A abstenção da direita parlamentar louva-se do sentido de responsabilidade de que assim dá provas, mas garante aos seus protagonistas o distanciamento necessário face às concretas soluções do Governo na proposta de orçamento e sobretudo face à sua execução. Evita-se, assim, uma crise política sem que se percam as diferenças de estratégia política entre aqueles partidos que aspiram à governação.

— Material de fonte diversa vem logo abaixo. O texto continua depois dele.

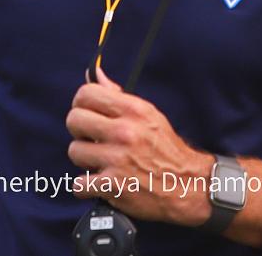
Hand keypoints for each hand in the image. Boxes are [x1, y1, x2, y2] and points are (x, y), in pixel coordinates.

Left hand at [66, 66, 213, 226]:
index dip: (81, 104)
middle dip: (80, 132)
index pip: (86, 94)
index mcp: (134, 110)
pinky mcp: (113, 185)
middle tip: (92, 140)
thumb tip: (94, 73)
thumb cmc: (165, 148)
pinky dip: (87, 188)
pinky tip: (102, 184)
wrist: (187, 185)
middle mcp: (125, 131)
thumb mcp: (148, 115)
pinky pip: (78, 184)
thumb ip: (117, 95)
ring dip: (85, 161)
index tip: (86, 114)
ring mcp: (118, 159)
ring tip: (101, 163)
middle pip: (74, 120)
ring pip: (74, 151)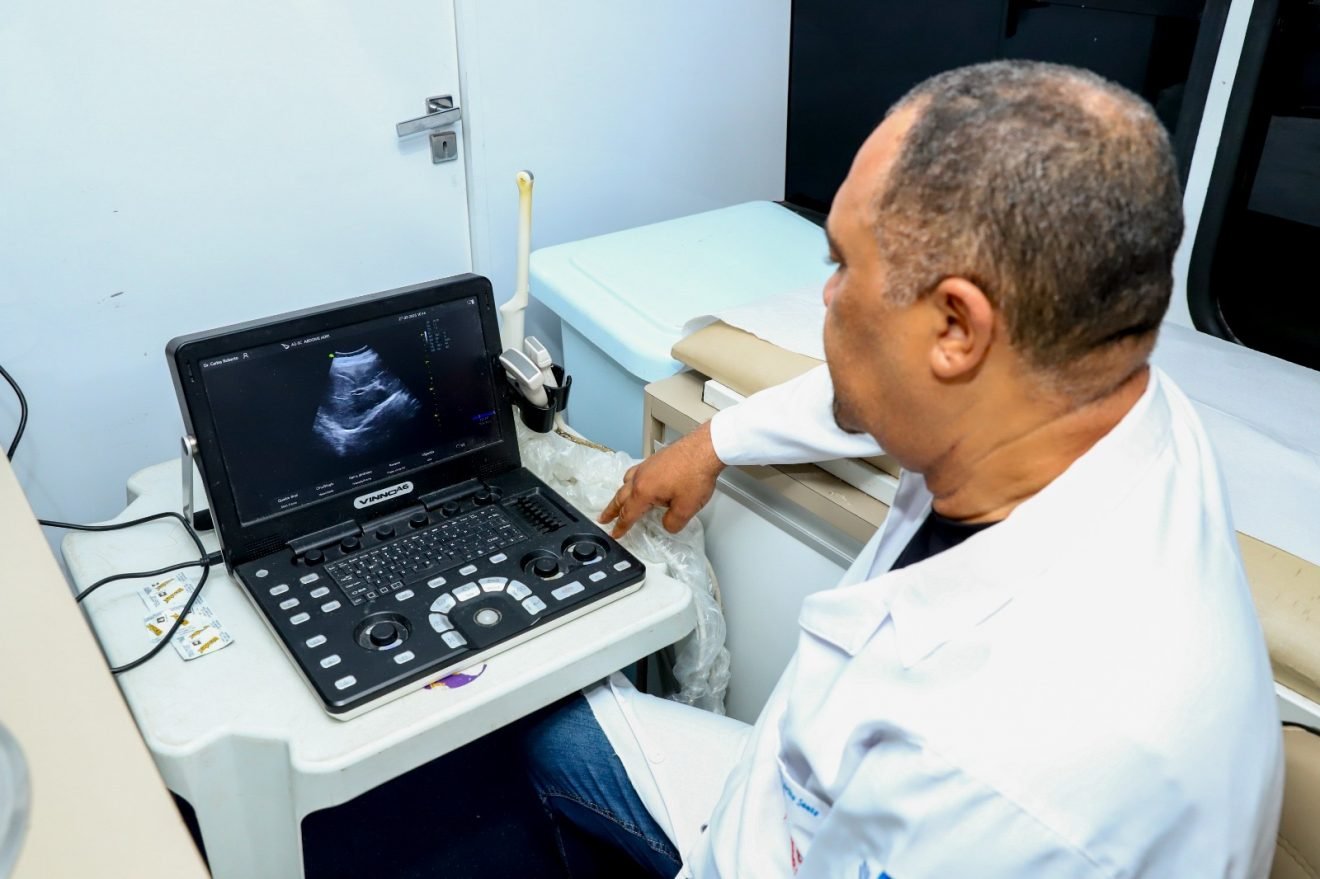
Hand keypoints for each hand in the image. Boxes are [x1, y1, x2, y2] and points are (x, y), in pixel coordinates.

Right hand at [599, 421, 725, 537]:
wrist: (705, 448)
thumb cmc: (695, 475)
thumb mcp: (686, 509)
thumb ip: (673, 522)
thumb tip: (667, 525)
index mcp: (643, 491)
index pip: (628, 514)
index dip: (621, 527)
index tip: (615, 533)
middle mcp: (640, 477)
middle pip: (621, 497)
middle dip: (612, 510)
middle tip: (603, 518)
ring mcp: (646, 466)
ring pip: (626, 482)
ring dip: (620, 494)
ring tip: (619, 501)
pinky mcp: (655, 459)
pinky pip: (636, 472)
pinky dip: (631, 481)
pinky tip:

Neste contexto surpreende que um candidato à liderança do PSD tenha vindo preconizar que o seu partido devia votar contra a proposta de Orçamento do Estado. Claro que esta posição de Pedro Passos Coelho pode ser interpretada como um elemento da luta interna pelo poder no partido, visando atingir, por antecipação, qualquer candidato alternativo oriundo da área da actual liderança do Partido. Mas, se assim for, registe-se pois que preferiu antepor os seus interesses partidários às preocupações com a estabilidade política do País! Pelo contrário, se a sua opinião não foi ditada por calculismos na disputa da liderança e antes corresponde a uma atitude tomada em nome do que pensa ser o interesse nacional, então seria exigível que explicasse porque é que preconiza, neste momento difícil e nesta conjuntura externa tão delicada, a abertura de uma crise política em Portugal…

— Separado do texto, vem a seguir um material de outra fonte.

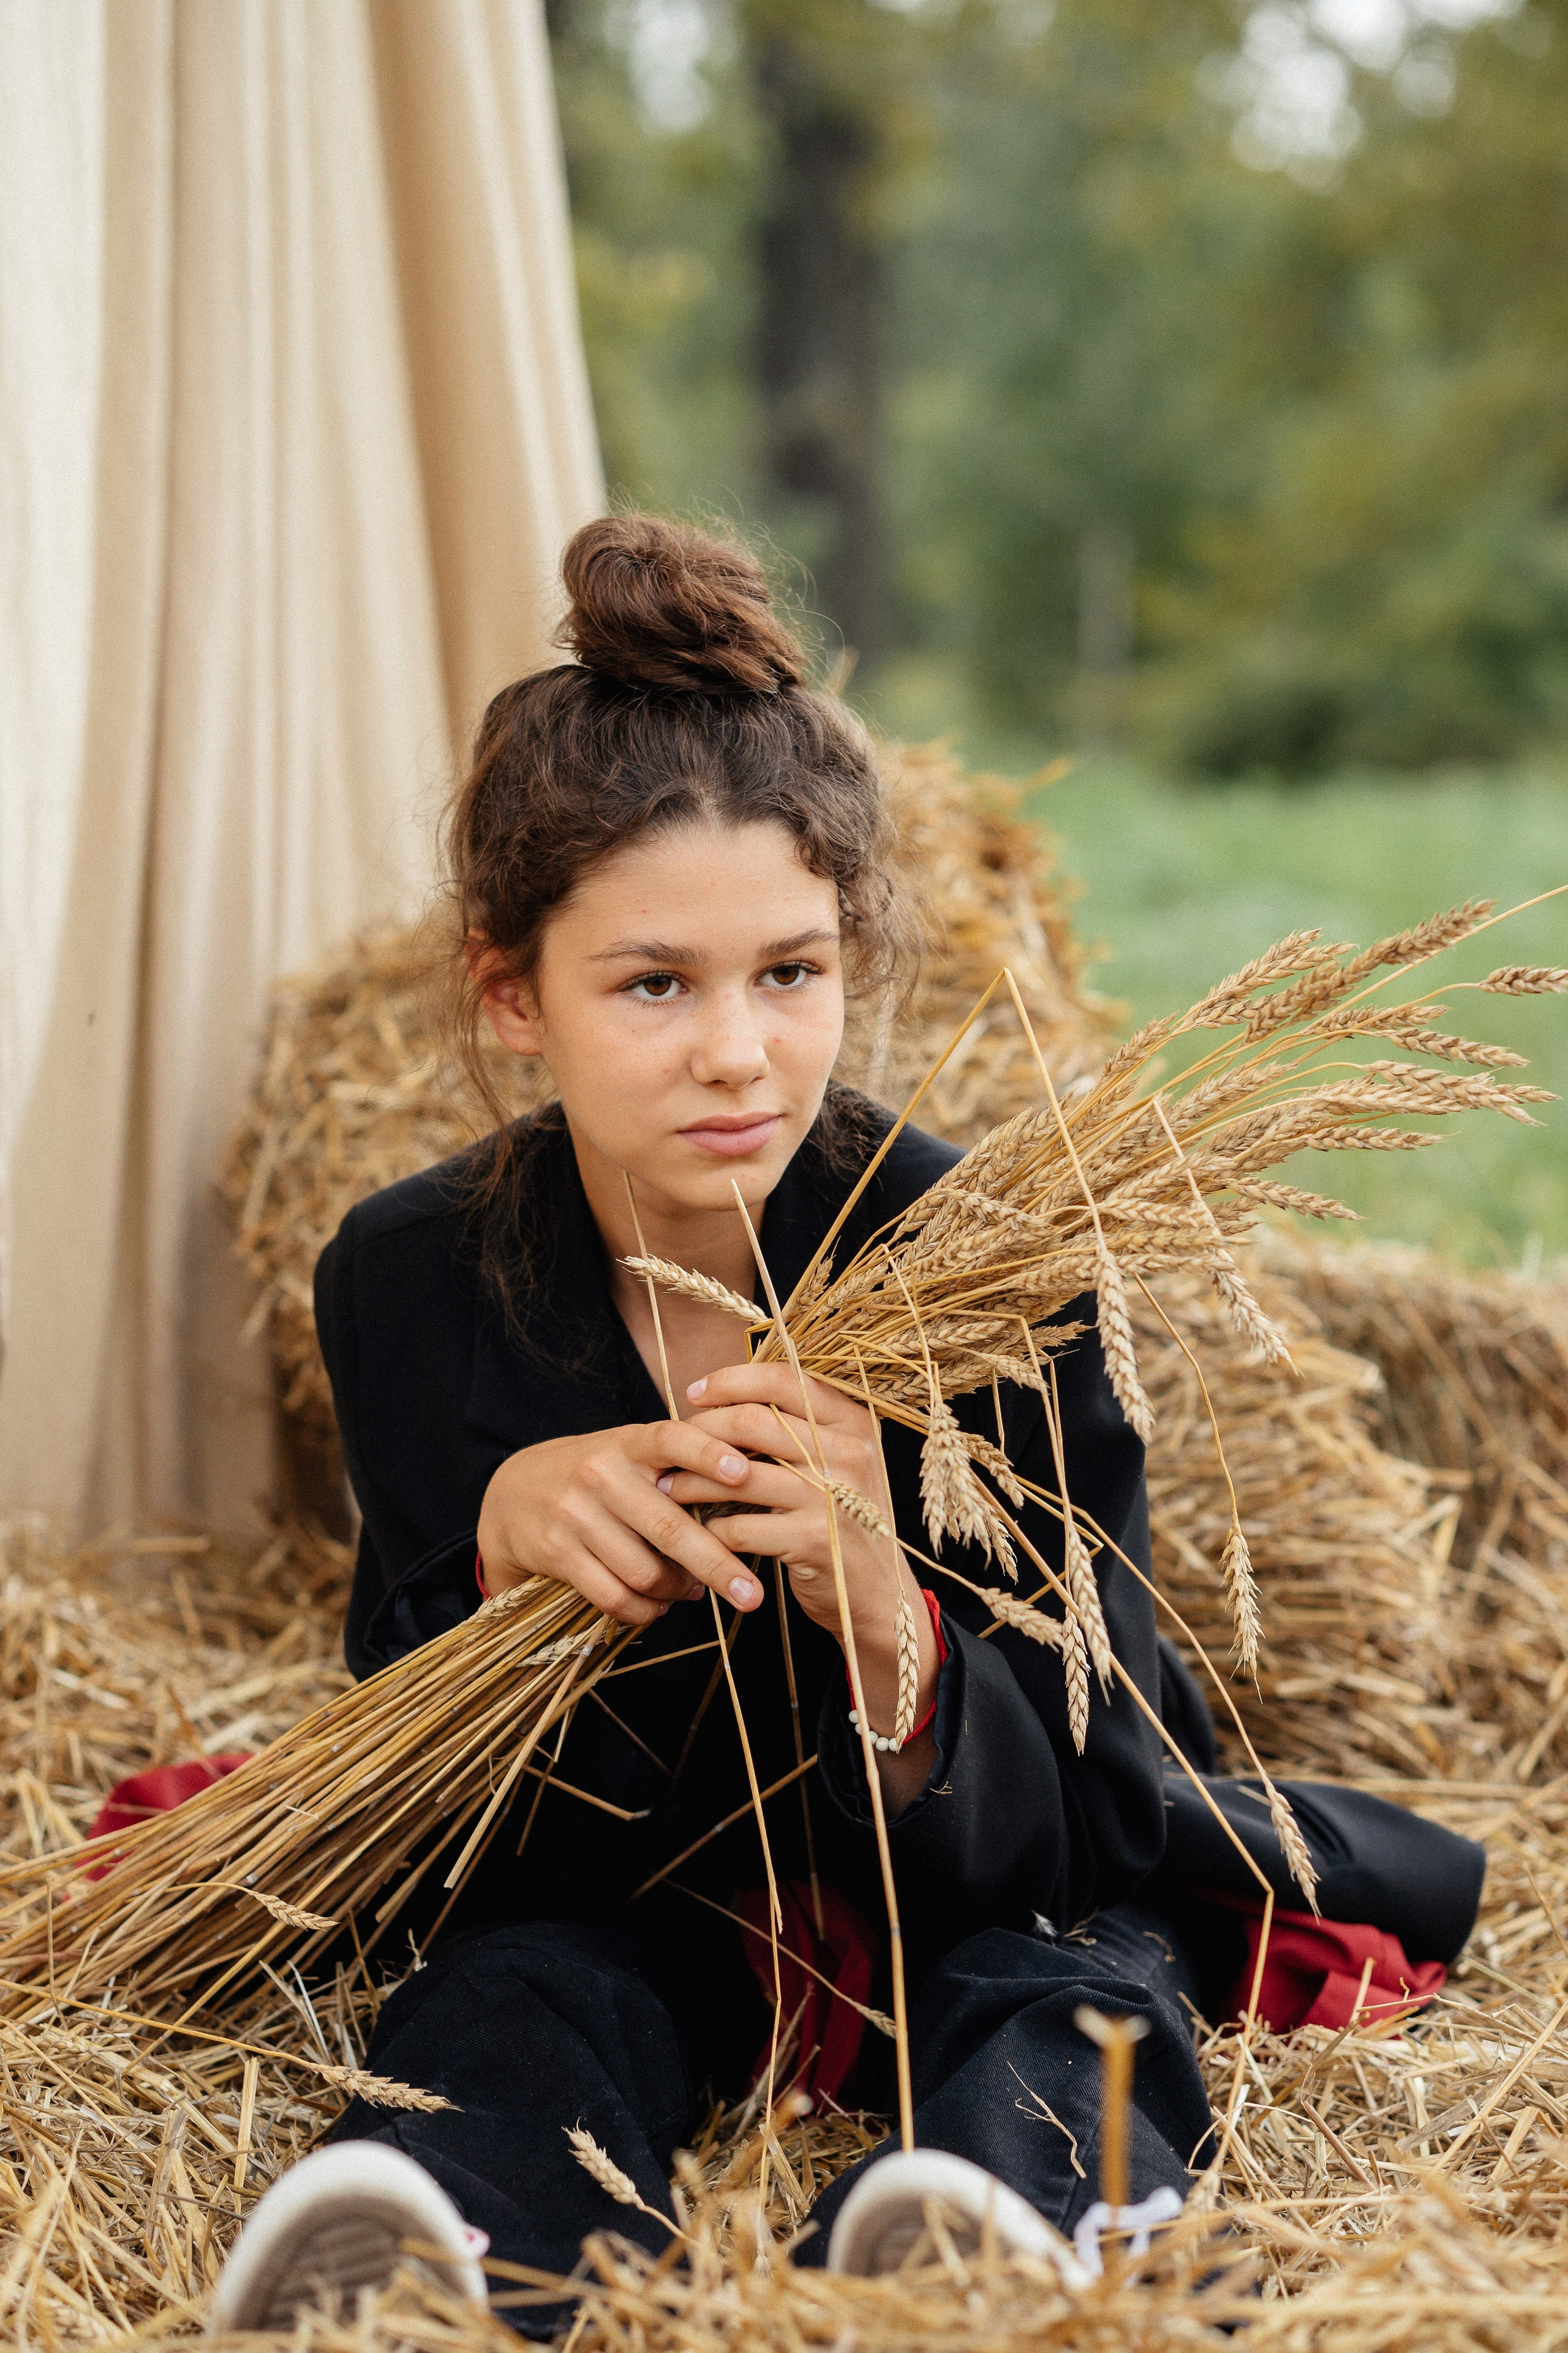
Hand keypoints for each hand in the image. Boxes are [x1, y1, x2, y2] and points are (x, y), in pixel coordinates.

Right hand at [477, 1422, 767, 1626]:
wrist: (512, 1493)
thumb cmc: (594, 1474)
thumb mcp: (629, 1452)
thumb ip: (678, 1465)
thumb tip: (748, 1494)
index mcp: (628, 1444)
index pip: (672, 1439)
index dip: (709, 1454)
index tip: (743, 1472)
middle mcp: (601, 1475)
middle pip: (669, 1528)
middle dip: (717, 1565)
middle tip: (752, 1595)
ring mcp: (576, 1515)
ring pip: (644, 1571)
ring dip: (677, 1592)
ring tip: (691, 1592)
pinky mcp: (557, 1552)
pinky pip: (614, 1596)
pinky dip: (644, 1611)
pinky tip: (657, 1607)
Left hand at [665, 1363, 939, 1776]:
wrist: (879, 1596)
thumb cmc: (845, 1522)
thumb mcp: (839, 1465)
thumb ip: (798, 1430)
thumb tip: (724, 1398)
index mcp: (853, 1422)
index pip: (782, 1379)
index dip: (729, 1381)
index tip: (692, 1395)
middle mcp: (849, 1453)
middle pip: (752, 1421)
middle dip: (700, 1433)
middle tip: (668, 1449)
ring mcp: (833, 1497)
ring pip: (738, 1475)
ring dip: (691, 1482)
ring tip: (666, 1487)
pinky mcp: (814, 1541)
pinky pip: (740, 1527)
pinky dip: (711, 1529)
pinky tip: (700, 1533)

Obs: Parece que nunca foi tão difícil governar como actualmente. Dantes o sistema representativo considerava-se a quinta-essência da política, o Estado providência era a tradução social de uma justiça imanente, a redistribuição dos recursos e dos impostos parecia mais fácil de fazer na acção governativa, não obstante a entrada cá do FMI - que ditou as regras durante uns anitos. Agora temos as agências de notação financeira, uma espécie de ASAE de Teixeira dos Santos.
Acresce que a modernidade trouxe uma democracia de opinião brutal, partidos políticos irresponsáveis e populistas, grupos corporativos que sequestram os recursos das políticas públicas para satisfazer interesses particulares organizados e, no final, o desgraçado do Estado tem que arranjar dinheiro para se pagar, o que não é pouco, e tornar ainda mais desgraçados aqueles que já o eram, pelos impostos que pagam e pelo escasso benefício ou vantagem que tiram do Estado. O pagamento por conta o que é senão um modo de o Estado se financiar antecipadamente à conta das empresas que trabalham para o Estado. Apesar de tudo, o OE/2010 foi a coisa possível, sem rasgo nem grandes promessas. Mas a oposição, tirando ao show-of do CDS, reconheceu não haver alternativa em face da actual conjuntura.

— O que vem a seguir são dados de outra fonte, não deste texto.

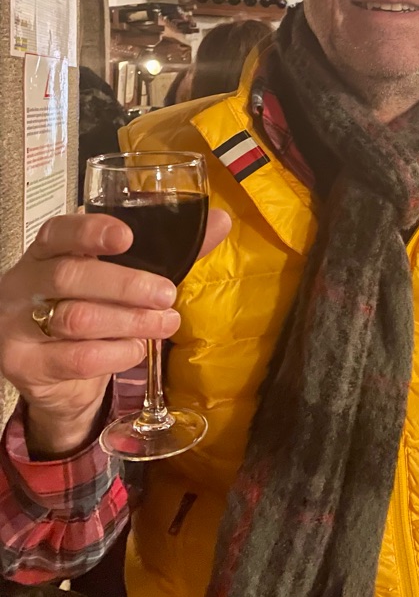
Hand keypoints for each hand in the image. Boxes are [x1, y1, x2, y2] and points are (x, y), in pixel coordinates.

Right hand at [0, 208, 230, 455]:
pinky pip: (75, 358)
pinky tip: (138, 348)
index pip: (60, 231)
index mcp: (50, 250)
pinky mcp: (24, 363)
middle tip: (167, 295)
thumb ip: (171, 251)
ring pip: (75, 319)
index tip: (127, 237)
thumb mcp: (127, 276)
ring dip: (129, 322)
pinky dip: (116, 353)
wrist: (56, 376)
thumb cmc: (95, 308)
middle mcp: (26, 281)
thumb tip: (220, 221)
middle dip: (127, 285)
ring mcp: (17, 323)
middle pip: (70, 276)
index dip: (91, 231)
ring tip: (165, 323)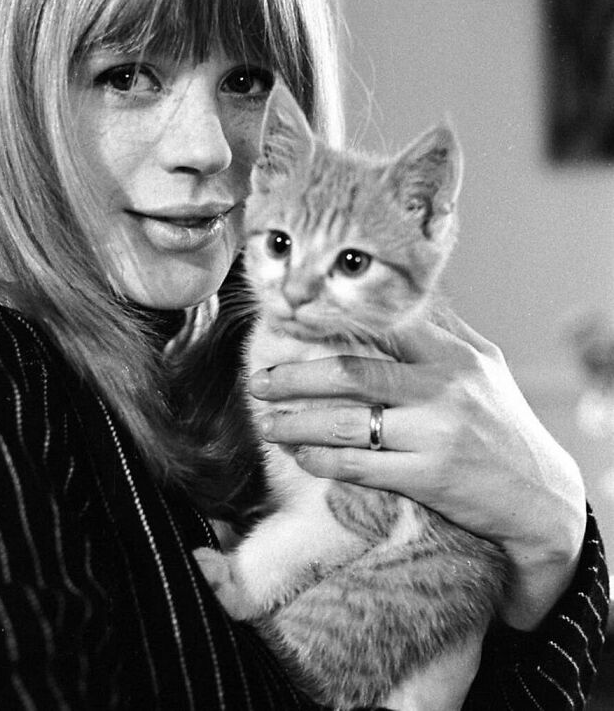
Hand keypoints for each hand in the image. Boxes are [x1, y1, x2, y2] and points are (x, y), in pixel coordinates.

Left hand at [248, 310, 586, 630]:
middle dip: (293, 378)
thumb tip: (393, 303)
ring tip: (265, 422)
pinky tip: (300, 456)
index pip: (380, 326)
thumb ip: (441, 333)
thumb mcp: (484, 365)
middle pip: (349, 372)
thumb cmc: (504, 423)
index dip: (327, 326)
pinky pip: (358, 466)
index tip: (288, 329)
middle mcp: (442, 388)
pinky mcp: (428, 478)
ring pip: (344, 422)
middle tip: (258, 383)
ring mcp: (434, 434)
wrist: (540, 495)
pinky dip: (321, 460)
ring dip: (294, 423)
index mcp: (452, 354)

Na leva aparece-nos o "jovem mais velho" do psd, Passos Coelho, que diante da moral de convicção (kantiana) e a moral de responsabilidade (maquiavélica) - escolhe esta, por ser aquela que, no seu entender, melhor reforça o seu poder na luta interna pelo controlo do PSD. O que significa que este rapaz a governar colocaria sempre à frente dos interesses nacionais permanentes os interesses particulares e partidários que ainda farão de Pedro Passos Coelho o sucessor da srª Ferreira leite, o pior sinistro que poderia ter ocorrido ao PSD.
De tal forma que nenhuma seguradora faria hoje um seguro ao partido fundado por Sá Carneiro e, claro, pelo menino-guerreiro, com o seu PPD/PSD.